Let's Suppose (X,Y) are bivariate random variables with a bivariate normal distribution, and it has a pdf of:
$$f_{XY}(x,y) = \frac{1}{2\pi\sigma_x \sigma_y (1-\rho^2)^{1/2}}\text{exp}\bigg(-\frac{1}{2}q(x,y)\bigg)$$
where:
$$q(x,y) = \frac{1}{1-p^2}\bigg[ \bigg(\frac{x-\mu_x}{\sigma_x} \bigg)^2-2\rho\bigg(\frac{x-\mu_x}{\sigma_x} \bigg)\bigg(\frac{y-\mu_y}{\sigma_y} \bigg) + \bigg(\frac{y-\mu_y}{\sigma_y} \bigg)^2\bigg]$$
Is it always the case, that if I marginalize $f_{XY}(x,y)$ on either x, or y that I always get a Normal distribution?

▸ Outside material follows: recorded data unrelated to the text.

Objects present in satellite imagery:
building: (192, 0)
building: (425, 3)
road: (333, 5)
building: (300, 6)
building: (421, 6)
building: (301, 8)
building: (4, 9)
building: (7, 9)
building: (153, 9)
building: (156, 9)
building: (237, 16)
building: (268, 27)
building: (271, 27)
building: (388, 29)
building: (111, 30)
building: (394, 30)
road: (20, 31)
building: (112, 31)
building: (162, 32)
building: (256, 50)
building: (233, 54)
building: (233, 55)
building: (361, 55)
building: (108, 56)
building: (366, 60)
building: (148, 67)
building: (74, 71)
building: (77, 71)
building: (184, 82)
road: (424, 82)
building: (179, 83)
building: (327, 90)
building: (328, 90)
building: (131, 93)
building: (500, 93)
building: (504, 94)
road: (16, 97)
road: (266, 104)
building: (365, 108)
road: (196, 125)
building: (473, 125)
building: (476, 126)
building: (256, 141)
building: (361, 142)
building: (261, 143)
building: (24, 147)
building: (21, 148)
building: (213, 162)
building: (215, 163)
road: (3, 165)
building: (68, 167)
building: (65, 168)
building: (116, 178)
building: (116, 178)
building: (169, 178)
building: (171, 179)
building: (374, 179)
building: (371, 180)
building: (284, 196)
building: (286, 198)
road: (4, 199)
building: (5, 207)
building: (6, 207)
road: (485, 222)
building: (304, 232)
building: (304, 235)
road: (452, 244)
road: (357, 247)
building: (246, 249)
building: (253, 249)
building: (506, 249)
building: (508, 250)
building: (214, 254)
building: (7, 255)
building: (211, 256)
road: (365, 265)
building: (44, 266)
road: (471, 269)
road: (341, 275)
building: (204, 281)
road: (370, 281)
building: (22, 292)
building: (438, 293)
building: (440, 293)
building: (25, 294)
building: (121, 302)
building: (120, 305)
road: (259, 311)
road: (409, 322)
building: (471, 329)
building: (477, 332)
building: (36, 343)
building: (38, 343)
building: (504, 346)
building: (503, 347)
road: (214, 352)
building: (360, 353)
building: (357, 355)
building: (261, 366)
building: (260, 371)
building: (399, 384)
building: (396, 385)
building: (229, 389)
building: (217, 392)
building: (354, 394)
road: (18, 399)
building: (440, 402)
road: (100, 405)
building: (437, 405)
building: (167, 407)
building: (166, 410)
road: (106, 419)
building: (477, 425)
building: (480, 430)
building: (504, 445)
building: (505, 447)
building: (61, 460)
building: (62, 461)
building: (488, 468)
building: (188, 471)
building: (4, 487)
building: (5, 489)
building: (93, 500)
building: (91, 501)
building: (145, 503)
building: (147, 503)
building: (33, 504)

For instance, is it always true if $f_{XY}(x,y)$ is bivariate normal then:
$f_Y(x) = \int \limits_{-\infty}^{\infty} f_{XY}(x,y)~ dx = \frac{1}{\sigma_y\sqrt{2\pi}}\text{exp}\bigg[\frac{(x-\mu_y)^2}{2\sigma_y^2} \bigg]$
I was just curious if it makes any difference if X & Y are independent ($\rho = 0$), or if X & Y are not independent ($\rho \ne 0$), would the result of the marginalization be the same in either case, that it yields a normal distribution?
I guess that "not independent" means the same as "correlated" for bivariate normal distributions?